» TASK DESCRIPTION
Repeat the records below exactly. Omit the pictures.

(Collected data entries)
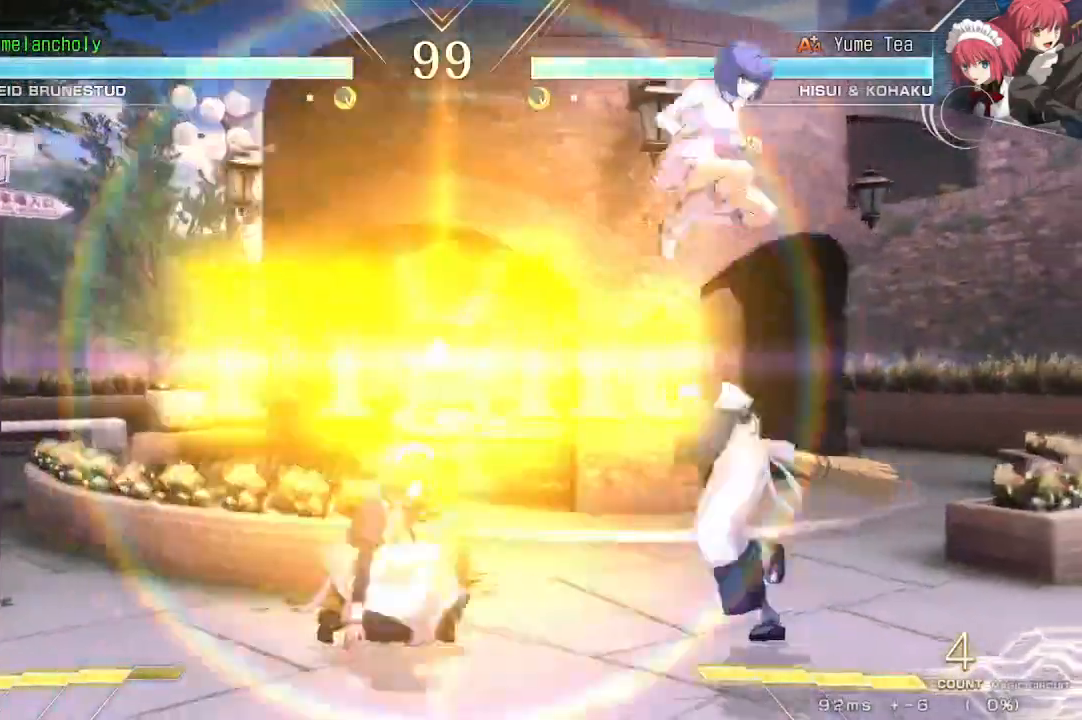
{"buttons": ["SQUARE"], "events": [[117, "DPAD_UP", "down"], [233, "DPAD_RIGHT", "down"], [267, "DPAD_UP", "up"], [367, "DPAD_LEFT", "down"], [367, "DPAD_RIGHT", "up"], [383, "SQUARE", "down"], [383, "TRIANGLE", "down"], [483, "DPAD_LEFT", "up"], [500, "TRIANGLE", "up"]]}
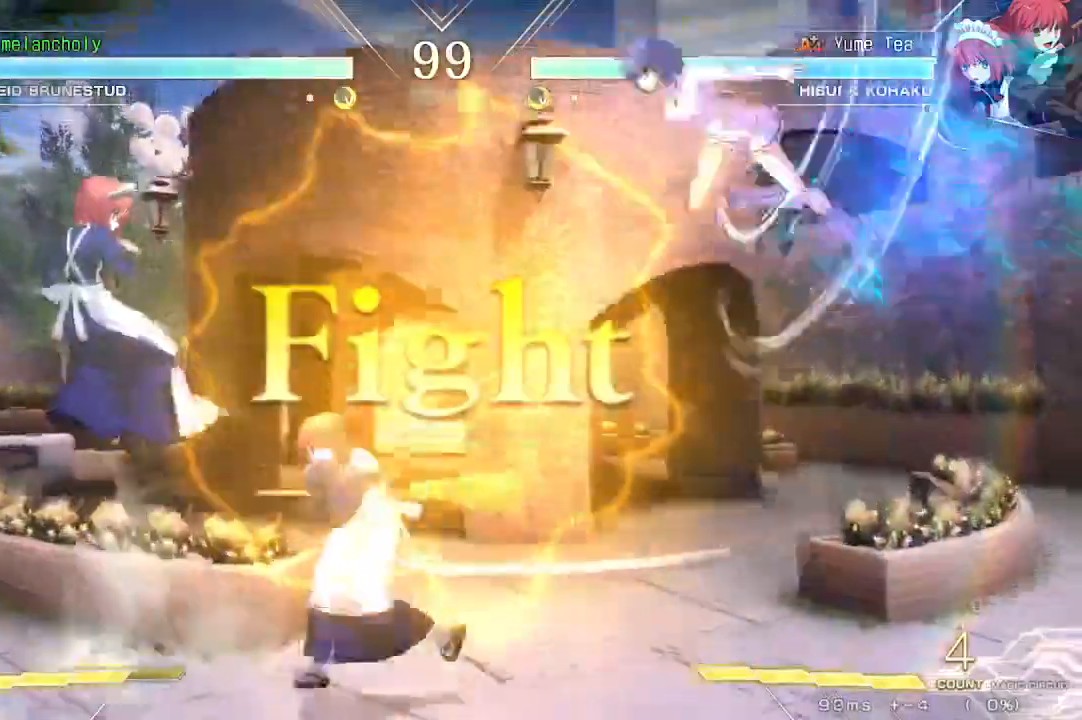
{"buttons": ["DPAD_UP", "DPAD_RIGHT"], "events": [[17, "SQUARE", "up"], [133, "R1", "down"], [400, "R1", "up"], [417, "DPAD_RIGHT", "down"], [483, "DPAD_UP", "down"]]}
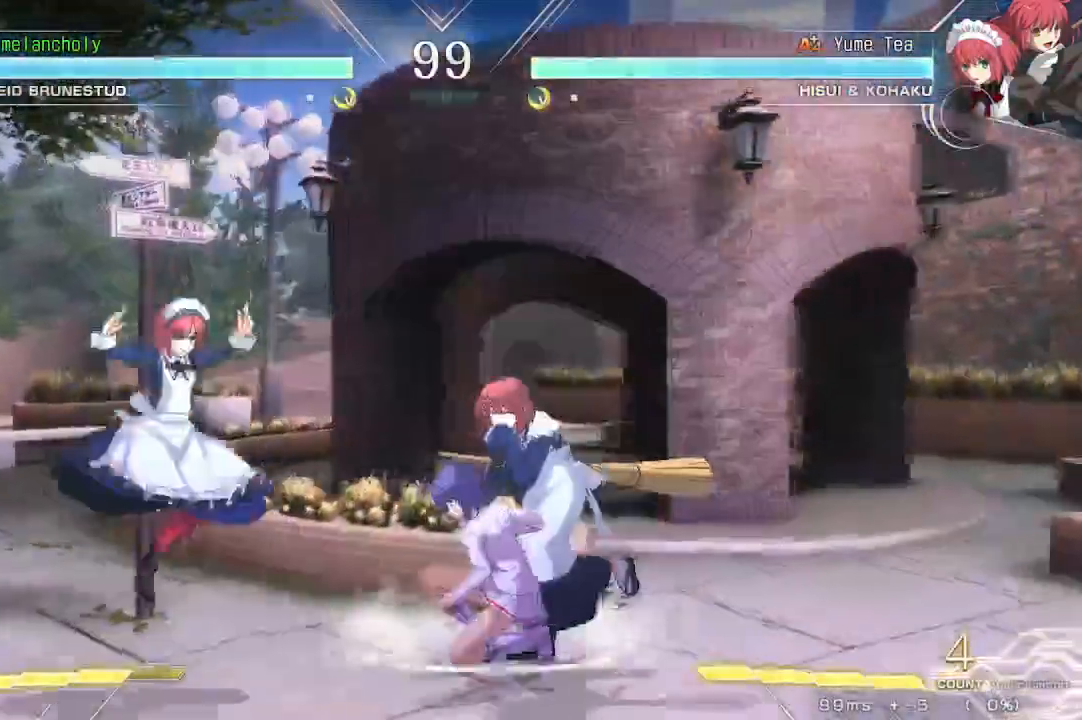
{"buttons": ["DPAD_UP"], "events": [[167, "DPAD_UP", "up"], [367, "DPAD_RIGHT", "up"], [467, "DPAD_UP", "down"]]}
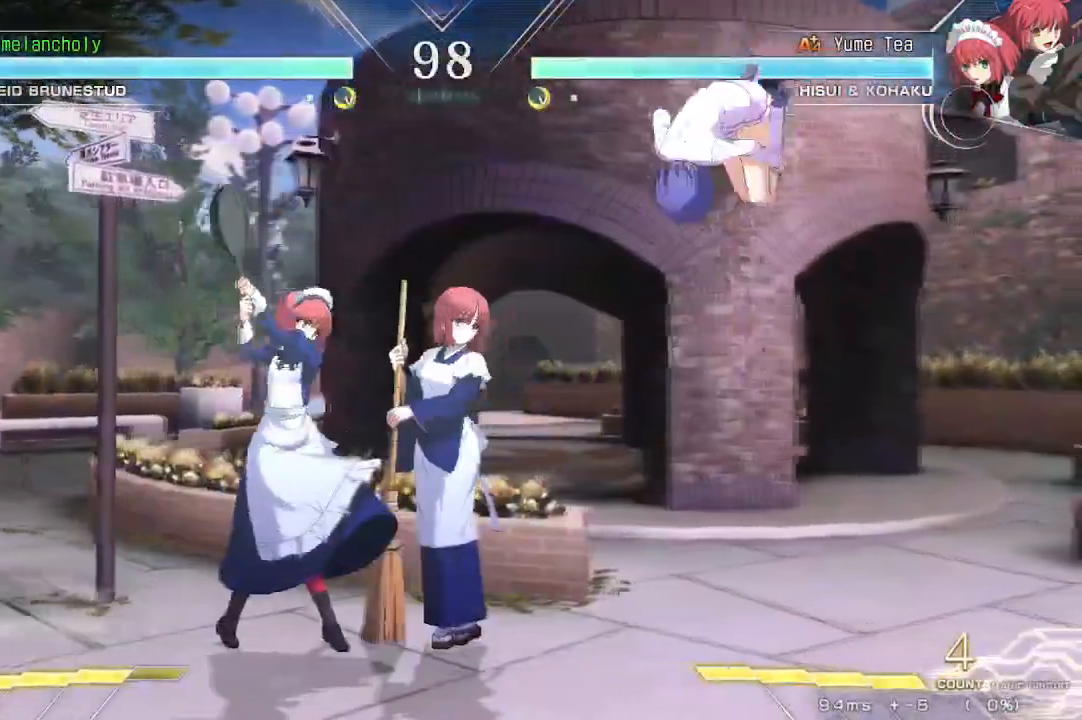
{"buttons": ["DPAD_DOWN"], "events": [[100, "DPAD_LEFT", "down"], [133, "DPAD_UP", "up"], [350, "DPAD_LEFT", "up"], [400, "DPAD_DOWN", "down"]]}
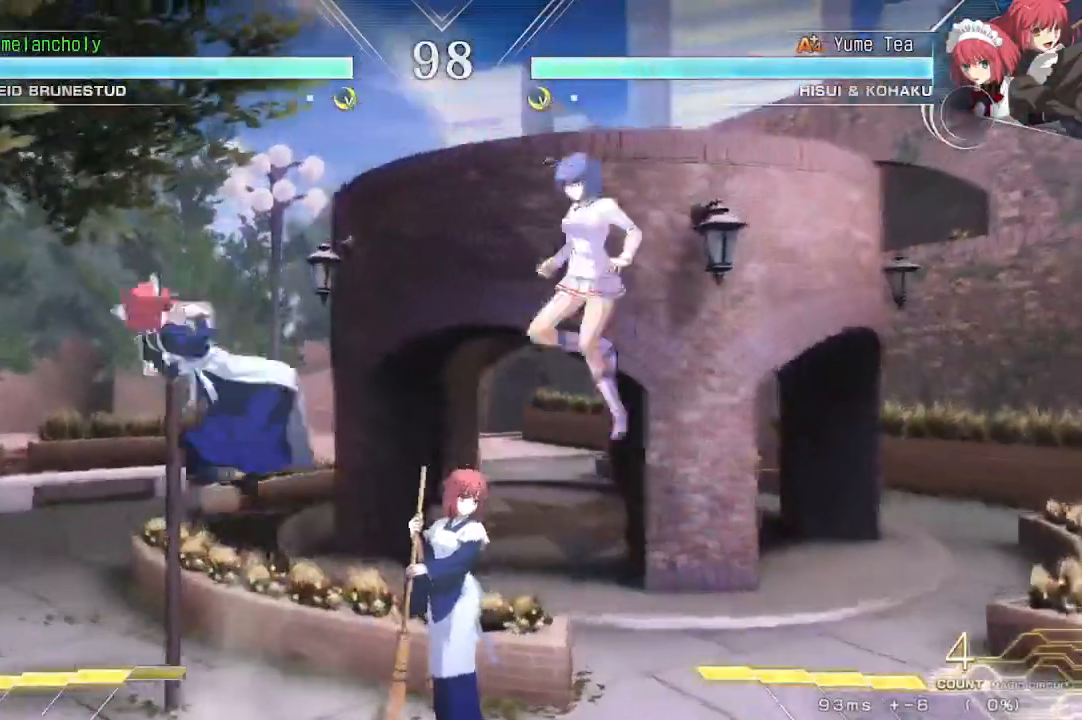
{"buttons": ["DPAD_RIGHT"], "events": [[133, "DPAD_RIGHT", "down"], [167, "TRIANGLE", "down"], [183, "DPAD_RIGHT", "up"], [267, "TRIANGLE", "up"], [333, "DPAD_RIGHT", "down"], [383, "DPAD_DOWN", "up"]]}
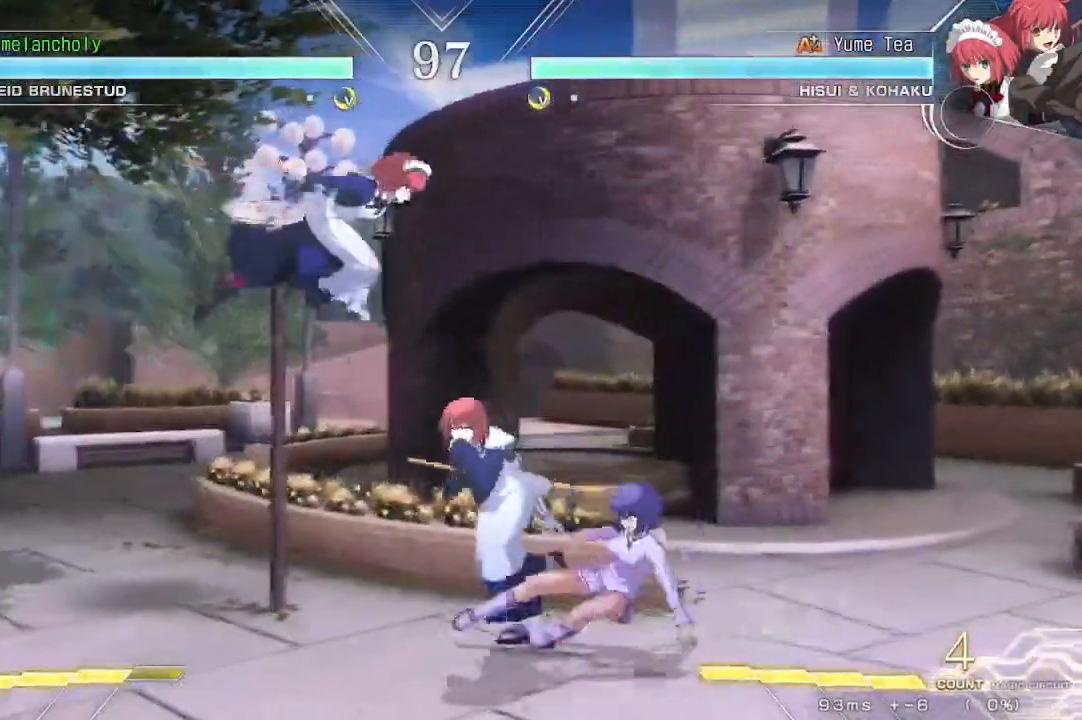
{"buttons": ["DPAD_DOWN", "DPAD_RIGHT"], "events": [[383, "DPAD_DOWN", "down"]]}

» EXERCISE OUTPUT
{"buttons": ["SQUARE"], "events": [[117, "DPAD_UP", "down"], [233, "DPAD_RIGHT", "down"], [267, "DPAD_UP", "up"], [367, "DPAD_LEFT", "down"], [367, "DPAD_RIGHT", "up"], [383, "SQUARE", "down"], [383, "TRIANGLE", "down"], [483, "DPAD_LEFT", "up"], [500, "TRIANGLE", "up"]]}
{"buttons": ["DPAD_UP", "DPAD_RIGHT"], "events": [[17, "SQUARE", "up"], [133, "R1", "down"], [400, "R1", "up"], [417, "DPAD_RIGHT", "down"], [483, "DPAD_UP", "down"]]}
{"buttons": ["DPAD_UP"], "events": [[167, "DPAD_UP", "up"], [367, "DPAD_RIGHT", "up"], [467, "DPAD_UP", "down"]]}
{"buttons": ["DPAD_DOWN"], "events": [[100, "DPAD_LEFT", "down"], [133, "DPAD_UP", "up"], [350, "DPAD_LEFT", "up"], [400, "DPAD_DOWN", "down"]]}
{"buttons": ["DPAD_RIGHT"], "events": [[133, "DPAD_RIGHT", "down"], [167, "TRIANGLE", "down"], [183, "DPAD_RIGHT", "up"], [267, "TRIANGLE", "up"], [333, "DPAD_RIGHT", "down"], [383, "DPAD_DOWN", "up"]]}
{"buttons": ["DPAD_DOWN", "DPAD_RIGHT"], "events": [[383, "DPAD_DOWN", "down"]]}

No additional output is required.